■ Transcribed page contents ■
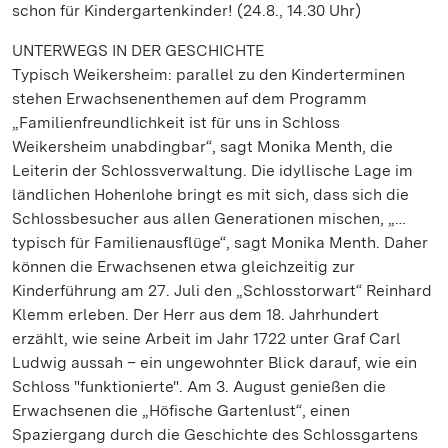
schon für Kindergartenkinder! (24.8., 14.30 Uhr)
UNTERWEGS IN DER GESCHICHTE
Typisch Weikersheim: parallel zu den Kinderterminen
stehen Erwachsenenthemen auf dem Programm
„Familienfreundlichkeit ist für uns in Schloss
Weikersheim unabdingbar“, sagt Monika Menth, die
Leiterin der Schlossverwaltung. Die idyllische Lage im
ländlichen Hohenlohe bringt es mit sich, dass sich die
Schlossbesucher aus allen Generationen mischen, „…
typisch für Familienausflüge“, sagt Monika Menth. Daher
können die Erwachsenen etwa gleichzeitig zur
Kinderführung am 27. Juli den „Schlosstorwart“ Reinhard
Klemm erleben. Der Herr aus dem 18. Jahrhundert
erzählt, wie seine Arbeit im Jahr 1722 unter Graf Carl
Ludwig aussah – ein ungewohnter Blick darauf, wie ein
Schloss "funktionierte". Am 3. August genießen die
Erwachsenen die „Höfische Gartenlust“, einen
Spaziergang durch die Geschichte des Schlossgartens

...

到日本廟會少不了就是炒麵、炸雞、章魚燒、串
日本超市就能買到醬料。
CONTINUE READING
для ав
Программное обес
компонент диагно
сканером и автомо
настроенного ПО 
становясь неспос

■ ACTIVITY ■
All lines in the preceding records that hold the word "sagt" need to be copied.

■ RESULT BELOW ■
Weikersheim unabdingbar“, sagt Monika Menth, die
typisch für Familienausflüge“, sagt Monika Menth. Daher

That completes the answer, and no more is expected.